Suddenly, barbecue-loving wannabe-Kens were leaving their imagined-to-be Barbie wives in search of the dark, risky pleasures promised by nipple-pierced punk nymphets of the likes of Linda Fiorentino’s character in Scorsese’s magnificent AFTER HOURS. However, it soon became clear that, sometimes, the darkness would follow you in. And it did in the shape of FATAL ATTRACTION (1987)’s über-psycho-bitch Glenn Close. Delighted with the illicit pleasures of extra-conjugal bliss, this recently freed man cannot imagine that this new amazing world he has just discovered can harbor among its denizens someone who might aspire to the shackles of suburban conformity. The collision of two separate worlds, much as in George Costanza’s famous dictum, dictate the annihilation of this new “independent man” and threatens to collapse the very distinct life-lines of safe family environment by day, and exciting thrill-seeking by night. Those two spheres had to remain separate in order to avoid all risks of contamination. To avoid that night-side inhabitants (like FATAL ATTRACTION’s Close) should cross the dark mirror to the sunny side. When that happens, amidst the violence and familial and personal mayhem of Adrian Lyne’s opus, the middle-class trespasser in the land of dreams goes back to his shell. 
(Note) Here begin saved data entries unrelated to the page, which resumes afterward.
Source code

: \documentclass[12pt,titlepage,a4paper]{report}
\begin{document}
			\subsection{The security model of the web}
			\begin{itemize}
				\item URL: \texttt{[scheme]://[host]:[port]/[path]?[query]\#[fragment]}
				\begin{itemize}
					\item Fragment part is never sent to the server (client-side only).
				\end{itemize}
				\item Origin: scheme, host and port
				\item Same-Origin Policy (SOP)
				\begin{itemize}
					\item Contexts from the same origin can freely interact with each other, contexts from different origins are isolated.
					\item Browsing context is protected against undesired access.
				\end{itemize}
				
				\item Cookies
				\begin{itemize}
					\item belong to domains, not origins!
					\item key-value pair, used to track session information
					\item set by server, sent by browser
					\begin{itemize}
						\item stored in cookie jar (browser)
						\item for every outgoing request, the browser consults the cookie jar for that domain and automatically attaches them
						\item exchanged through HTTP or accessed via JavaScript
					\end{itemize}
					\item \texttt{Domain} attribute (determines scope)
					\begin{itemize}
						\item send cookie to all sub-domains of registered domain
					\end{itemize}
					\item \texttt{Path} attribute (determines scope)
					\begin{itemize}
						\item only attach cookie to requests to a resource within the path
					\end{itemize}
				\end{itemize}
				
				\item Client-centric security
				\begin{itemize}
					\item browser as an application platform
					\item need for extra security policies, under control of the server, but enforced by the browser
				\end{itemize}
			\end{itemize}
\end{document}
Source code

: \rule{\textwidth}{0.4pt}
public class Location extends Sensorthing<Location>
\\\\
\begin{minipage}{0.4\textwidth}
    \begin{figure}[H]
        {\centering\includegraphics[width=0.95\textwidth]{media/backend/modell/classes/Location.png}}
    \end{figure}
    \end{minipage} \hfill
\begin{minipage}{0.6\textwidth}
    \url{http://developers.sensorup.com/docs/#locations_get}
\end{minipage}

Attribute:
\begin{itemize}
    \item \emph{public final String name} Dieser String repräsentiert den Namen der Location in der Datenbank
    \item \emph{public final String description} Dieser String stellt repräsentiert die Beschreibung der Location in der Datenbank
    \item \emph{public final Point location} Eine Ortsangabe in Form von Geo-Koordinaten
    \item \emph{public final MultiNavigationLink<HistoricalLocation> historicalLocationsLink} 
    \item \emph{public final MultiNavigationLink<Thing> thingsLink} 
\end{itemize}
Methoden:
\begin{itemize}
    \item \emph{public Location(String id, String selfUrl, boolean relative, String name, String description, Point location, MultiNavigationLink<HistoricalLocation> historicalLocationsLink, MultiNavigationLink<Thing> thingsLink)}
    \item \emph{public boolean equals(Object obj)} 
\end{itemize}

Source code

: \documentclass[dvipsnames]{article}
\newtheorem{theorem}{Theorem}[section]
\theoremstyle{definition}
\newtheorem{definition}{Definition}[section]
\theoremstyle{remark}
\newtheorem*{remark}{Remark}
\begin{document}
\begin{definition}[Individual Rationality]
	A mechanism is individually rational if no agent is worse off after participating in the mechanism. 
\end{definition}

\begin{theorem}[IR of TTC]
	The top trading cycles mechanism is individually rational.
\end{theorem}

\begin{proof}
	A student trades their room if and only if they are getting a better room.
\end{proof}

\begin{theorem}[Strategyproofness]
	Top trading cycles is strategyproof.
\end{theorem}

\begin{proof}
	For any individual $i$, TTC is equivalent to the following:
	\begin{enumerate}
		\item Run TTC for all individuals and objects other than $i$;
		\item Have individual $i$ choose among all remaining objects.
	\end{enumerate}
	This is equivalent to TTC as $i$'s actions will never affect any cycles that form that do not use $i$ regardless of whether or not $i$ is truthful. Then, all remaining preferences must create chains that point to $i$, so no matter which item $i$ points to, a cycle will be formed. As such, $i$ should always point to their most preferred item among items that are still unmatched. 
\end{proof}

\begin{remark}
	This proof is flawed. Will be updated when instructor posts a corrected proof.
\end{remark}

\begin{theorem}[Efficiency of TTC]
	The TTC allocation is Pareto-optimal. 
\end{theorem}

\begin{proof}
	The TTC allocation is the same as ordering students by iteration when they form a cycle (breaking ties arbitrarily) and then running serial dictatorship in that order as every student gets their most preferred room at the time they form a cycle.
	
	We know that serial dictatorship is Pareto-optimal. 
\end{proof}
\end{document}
Worlds colide in Adrian Lyne’s FATAL ATTRACTION (1987)

The newly-free man of the Eighties retrenches in suburbia and becomes the c.u.n.t. (caring uninteresting nineties type) that Nicholas Royle so appropriately christened. The thrill of the adventure is substituted by the fear of getting caught. Risk taking is not an option anymore. He has to go back to his old comfortable ways. More than that, he even fights back – the same Michael Douglas that pisses out of the pan in FATAL ATTRACTION, is then played as a patsy in Paul Verhoeven’s BASIC INSTINCT (1992) and finally turned into a cry-baby that is ‘raped’ by hot-boss Demi Moore in Barry Levinson’s DISCLOSURE (1994). 

With men thus dully chastised, it was then time for women to explore the dark new world with which they had had a first brush by their husbands’ tribulations. After all, it was to be expected that the same dangerous thrills that so enthralled their men would also have a mysterious allure for them. Women would then embark in the same initiation voyage, through the dark labyrinth of sensual danger to the ultimate goal of personal enlightenment and sexual fulfillment. Perhaps not surprisingly, that trip would closely mimic that of their male counterparts. It is thus absolutely natural that said journey should also begin on the same professional realm, with a police woman going undercover to the seedy world of strip-clubs to hunt down a killer that’s been preying on strippers.